China also refines 40% of the world’s copper, followed by Chile and the DRC. The largest copper producers (Chile and Peru at a combined 37% of the global market) are expected to fall short of forecasts this year due to protests, strikes and ongoing labor disputes. Chile and Peru are followed by Russia in total copper reserves. Russia plans to double its annual output through expansions and new projects to 2mn tons by 2030. This would allow Russia to surpass China, the DRC and the United States as the third largest producer of copper globally.
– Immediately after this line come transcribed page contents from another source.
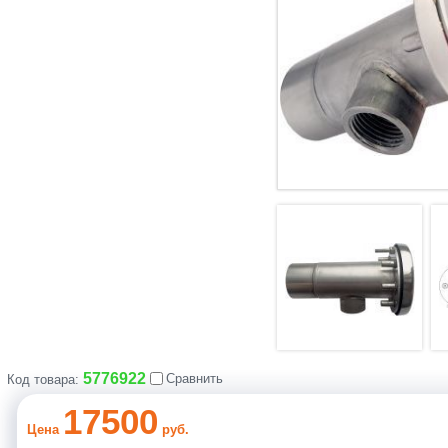
5776922
Сравнить
Код товара:
17500
Цена
руб.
The growth of metal processing and refining in Russia and China may not benefit Western markets if geopolitical disputes continue on the current trajectory.

The U.S. has the domestic mineral resources to be a global supplier in many commodity classes and to reduce reliance on foreign producers. National defense and economic independence are strengthened by establishing domestic critical mineral supply chains.


Safety and Environmental Responsibility are Actively Regulated in the U.S.


Mines are often developed in the least expensive jurisdictions globally. These countries can usually support a quick development; however, the cost may be a compromised ability to uphold human rights and environmental policies. Conversely, U.S. produced critical minerals have some of the highest standards of regulation, inspection, and enforcement in the world due to the demonstrated oversight framework that avoids many of the human rights and environmental issues that occurred in industrialized nations and are still present in parts of the developing world.

The regulations and inspection systems in the U.S. support worker health and enhance environmental stewardship. For example, mines in industrialized nations have 90 times less workplace fatalities compared to small-scale mines in developing countries. There were 5 fatalities at U.S. coal mines in the year 2000 compared to 5,300 reported coal mine fatalities in China for the same year, where thousands more were likely concealed from authorities. Up to 40,000 children as young as 7 years old work in mines in the African country of Mali where mine pits often collapse and the use of (poisonous) mercury is unregulated. Additionally, 70% of the world’s cobalt supplies, the metal critical to the electric vehicle battery storage system, comes from the African country of the Democratic Republic of Congo. More than 30% of the DRC mines are unregulated and many employ children to hand-dig.

Encouraging responsible domestic production and provenance tracking of critical minerals reassures customers, shareholders, investors, and citizens that the transition to a clean energy economy can be achieved with conflict-free raw materials.